When I was 22, my undergraduate professors started to ask where I’d be going next. Everyone assumed it would be grad school. My art history professor, a supportive, wry-humored expert in Mexican art named Deborah Caplow, especially believed I would make a career for myself in art criticism and teaching. My future, cast in their words, sounded extraordinary.
I didn’t believe it for a second.
My parents had never sat me down and had a conversation about what sort of career I wanted—or even about what school was for. During my last quarter in college, my father finally invited me to the living room couch and informed me I should apply for specific openings at the company where he worked, an online automobile dealer. He recommended secretarial and call center positions. When I told him I was interested in copyediting, writing, journalism, or education, he ended the discussion. Permanently.

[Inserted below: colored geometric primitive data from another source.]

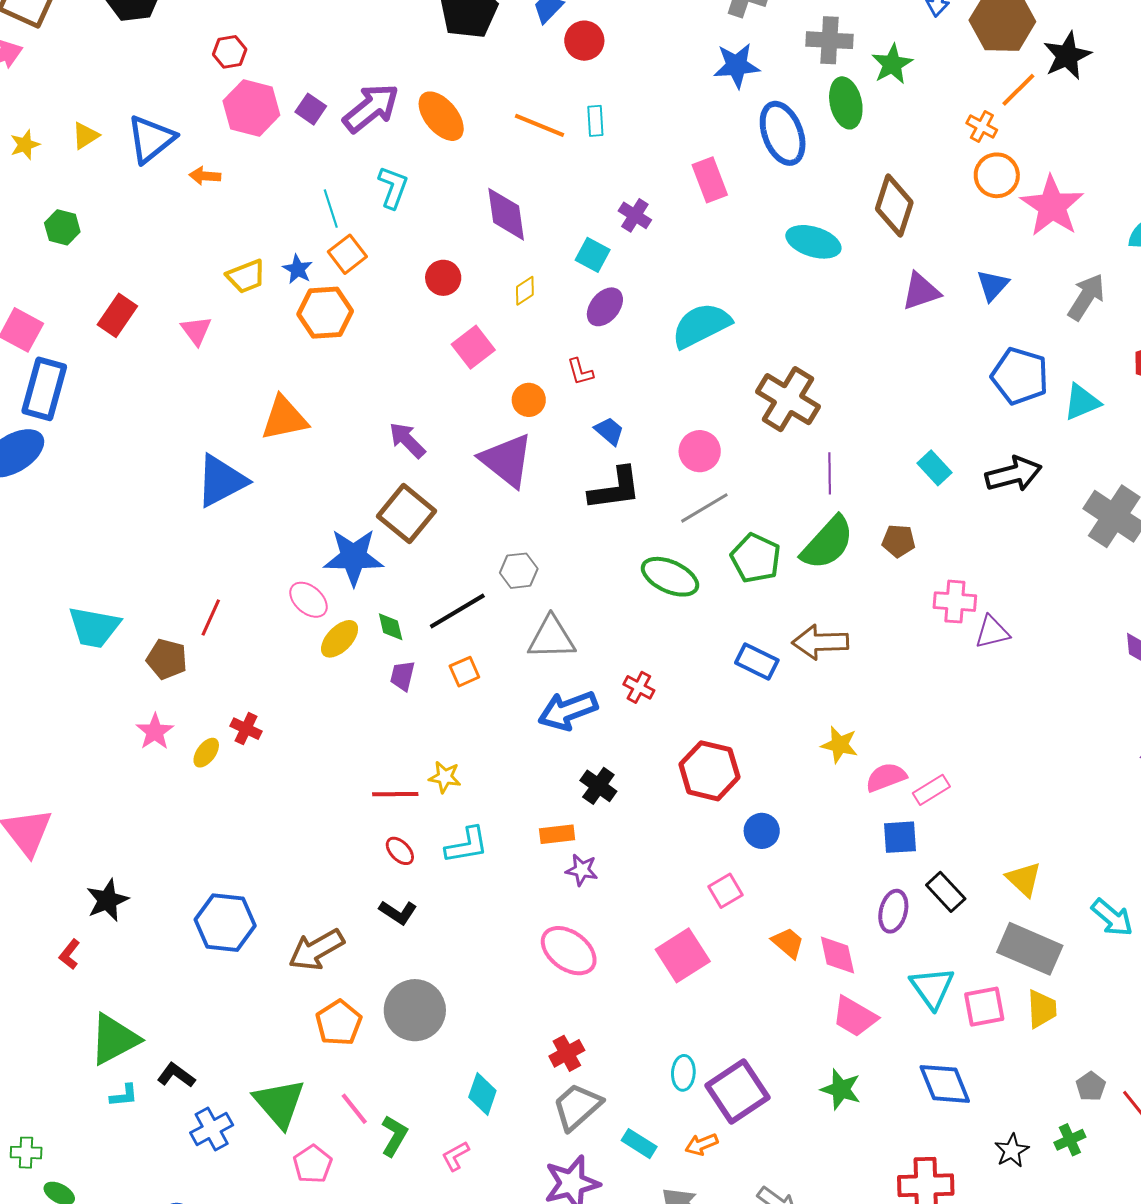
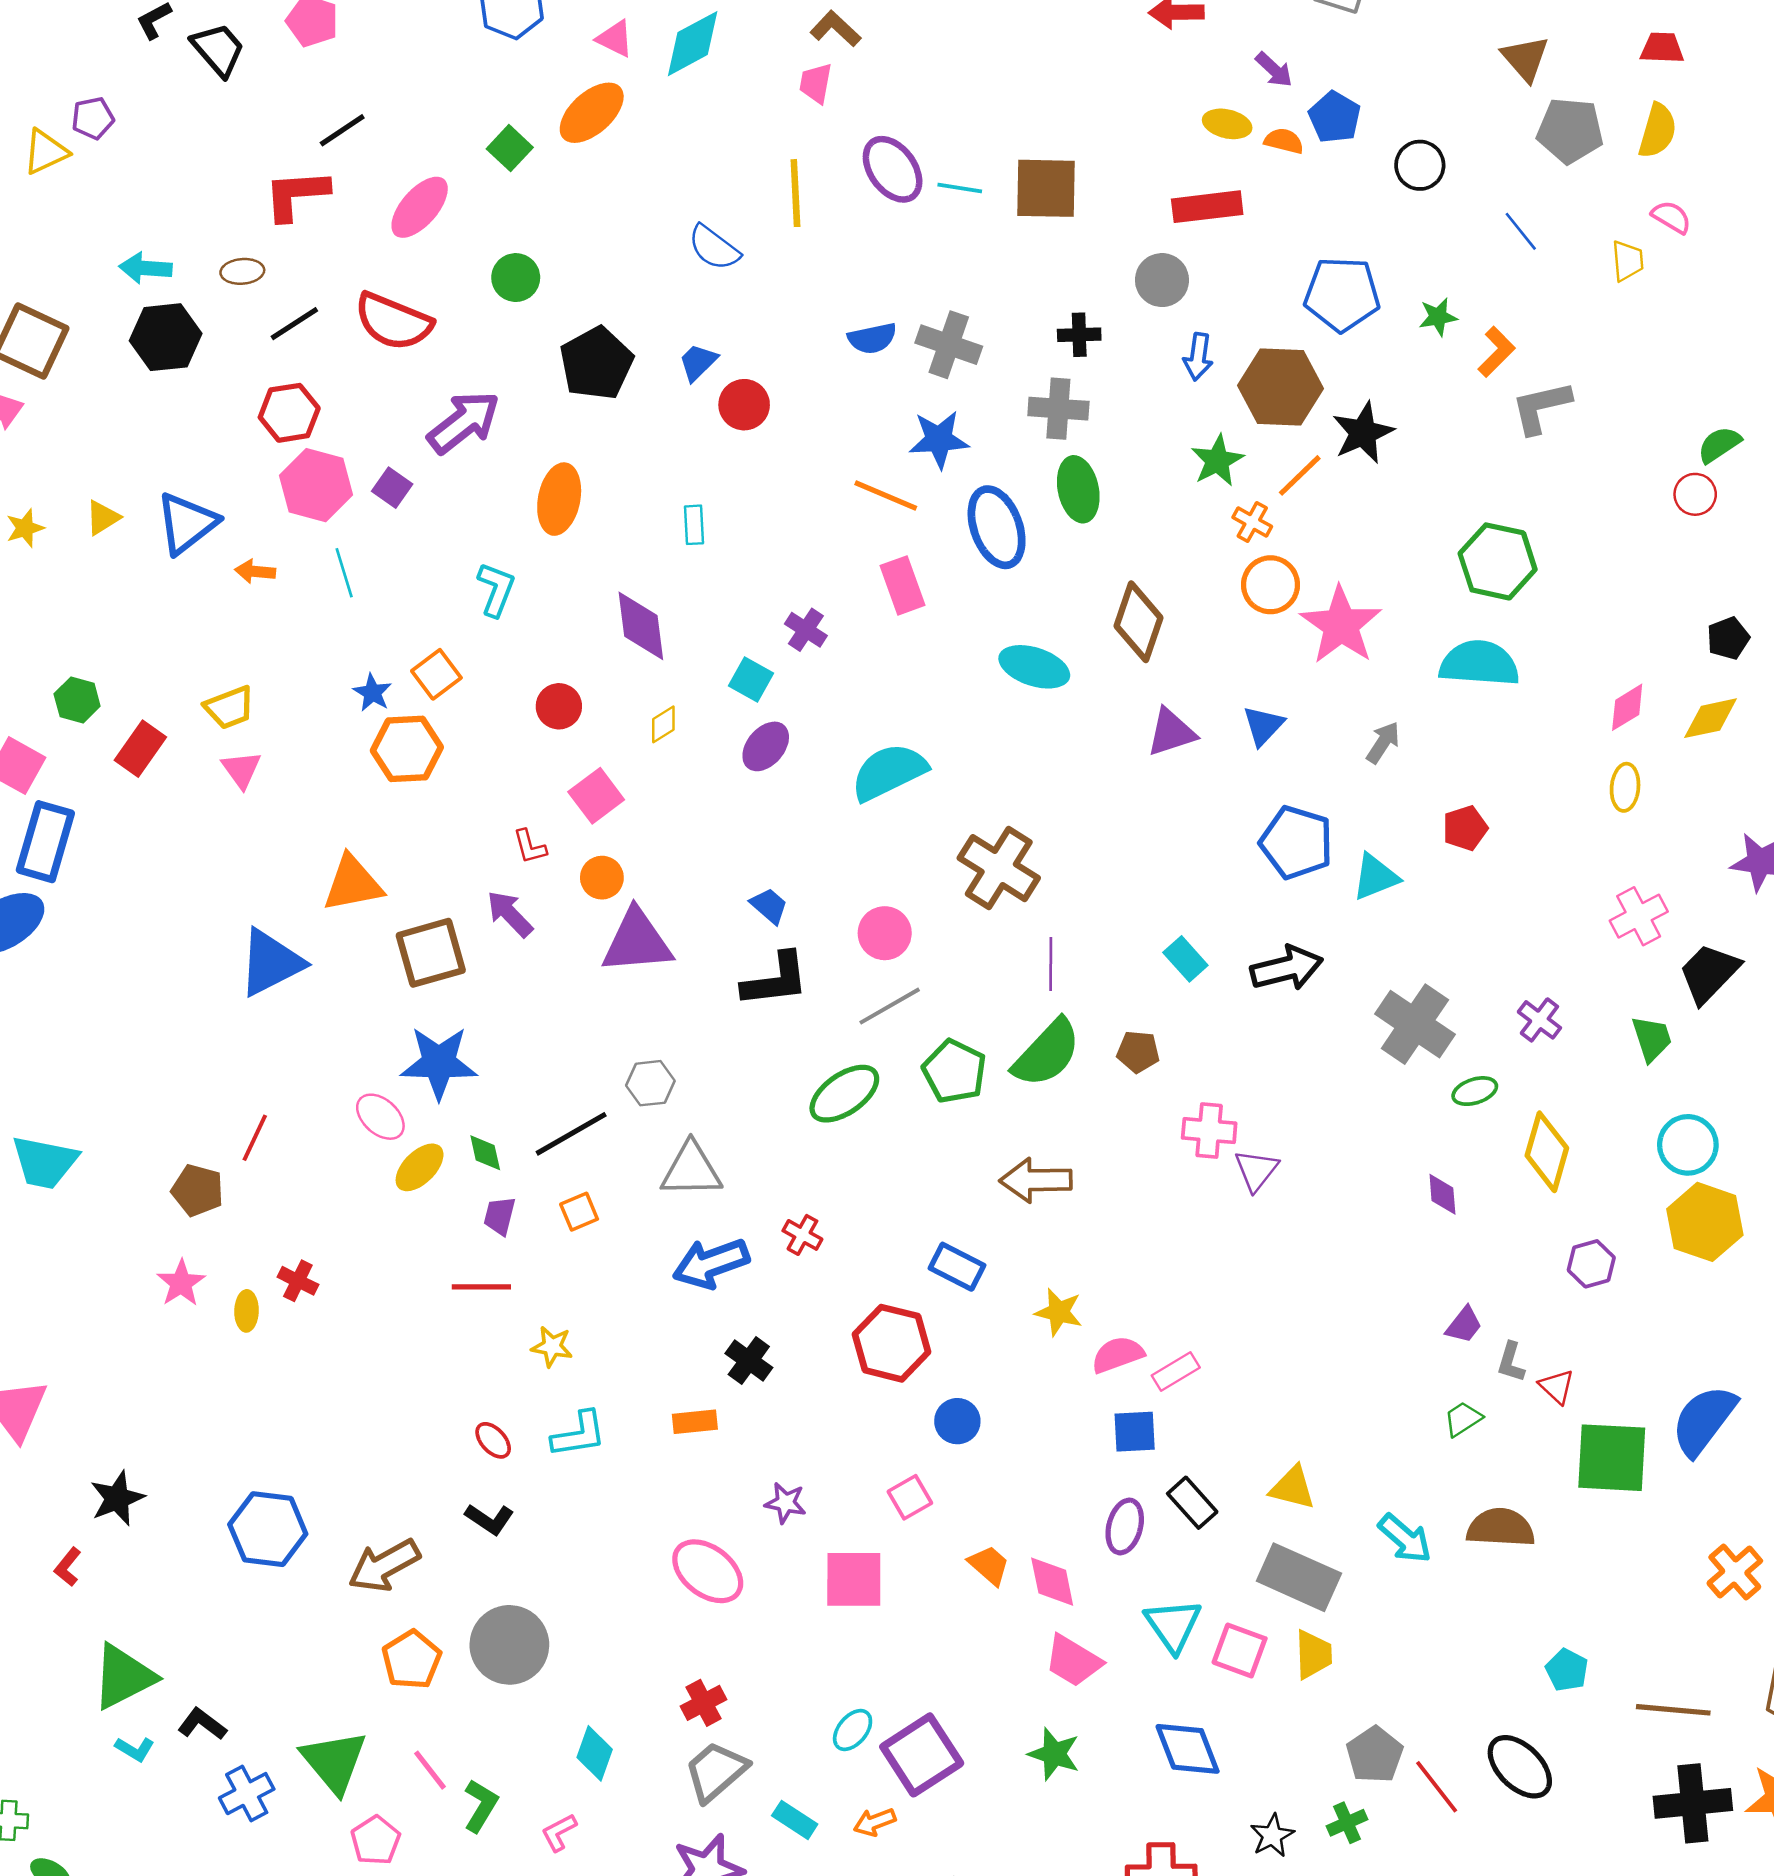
red hexagon: (230, 52) -> (289, 413), size x1.4
green star: (892, 64) -> (1217, 461), moved
purple arrow: (371, 108) -> (464, 422), moved
orange ellipse: (441, 116) -> (559, 499), turned 50
cyan rectangle: (595, 121) -> (694, 525), moved
orange line: (540, 125) -> (886, 495), moved
cyan line: (331, 209) -> (344, 573), moved
green hexagon: (62, 227) -> (77, 700), moved
yellow trapezoid: (246, 276) -> (230, 707), moved
gray arrow: (1086, 297) -> (1383, 742), size x0.7
red L-shape: (580, 372) -> (530, 846), moved
orange circle: (529, 400) -> (602, 878), moved
purple triangle: (507, 460) -> (637, 942), turned -44
brown square: (406, 514) -> (431, 953), moved, turned 34
green ellipse: (670, 577) -> (844, 1094), turned -60
cyan trapezoid: (94, 627) -> (45, 1162), moved
purple triangle: (992, 632) -> (1256, 1170), turned -39
blue rectangle: (757, 662) -> (957, 1267), moved
yellow ellipse: (206, 753) -> (247, 1311), turned -36
red line: (395, 794) -> (481, 1287), moved
purple star: (582, 870) -> (785, 1503), moved
yellow triangle: (1024, 879) -> (1293, 1488), turned -30
pink square: (683, 955) -> (854, 1579), turned 32
pink square: (984, 1007) -> (1240, 1650), turned 30
cyan ellipse: (683, 1073) -> (853, 1730), turned 36
gray pentagon: (1091, 1086) -> (1375, 1755), size x1.5
cyan L-shape: (124, 1096) -> (135, 1749), turned 36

We never again talked career options.
Looking back, I would have expected my parents’ concerns to fall somewhere in this range of questions:
How is she going to support herself? What is her career going to be? Why the hell did we let her major in Liberal Arts if she’s not going to graduate school? Could we nudge her back toward a teaching certificate, which was what she wanted in the first place four years ago? Can we at least ask around and get someone in the education or writing field to point her in the right direction?
Quite the opposite. When I was 23, my parents’ concerns loomed primarily over my past: that I had left the Mormon Church, believed my professors’ “lies”, was dating a Thai man, and had influenced my brother to leave the faith, tempting him to Satan (an accusation my brother and I laughed over). I was a fallen woman, so what did it matter if I gained the whole world but lost my soul?
All I knew, at 22, was that I had to get the fuck away from my parents. They told me, sometimes on a daily basis, that I had brought evil into their home. I had been deceived by Satan.
Grad school, career—it all took a backseat. I applied for the lowest-level library job I could find, because I knew I would get it. When I did, I moved out.
So to be in grad school now, at 33, as a future college professor—it means everything.
To quote Ralph Ellison’s masterpiece, Invisible Man, “I must come out, I must emerge.” Life has to be about so much more than survival. The expectations and judgment that others paste on top of our truest selves, our highest potential, has to be scraped away to get to the gold underneath. To be in grad school means that I have come out of my basement and into the world.
It means that I believe “even an invisible [wo]man has a socially responsible role to play.”
Do I believe I can do extraordinary things?
Still no.
But I believe that I can make valuable contributions to extraordinary things.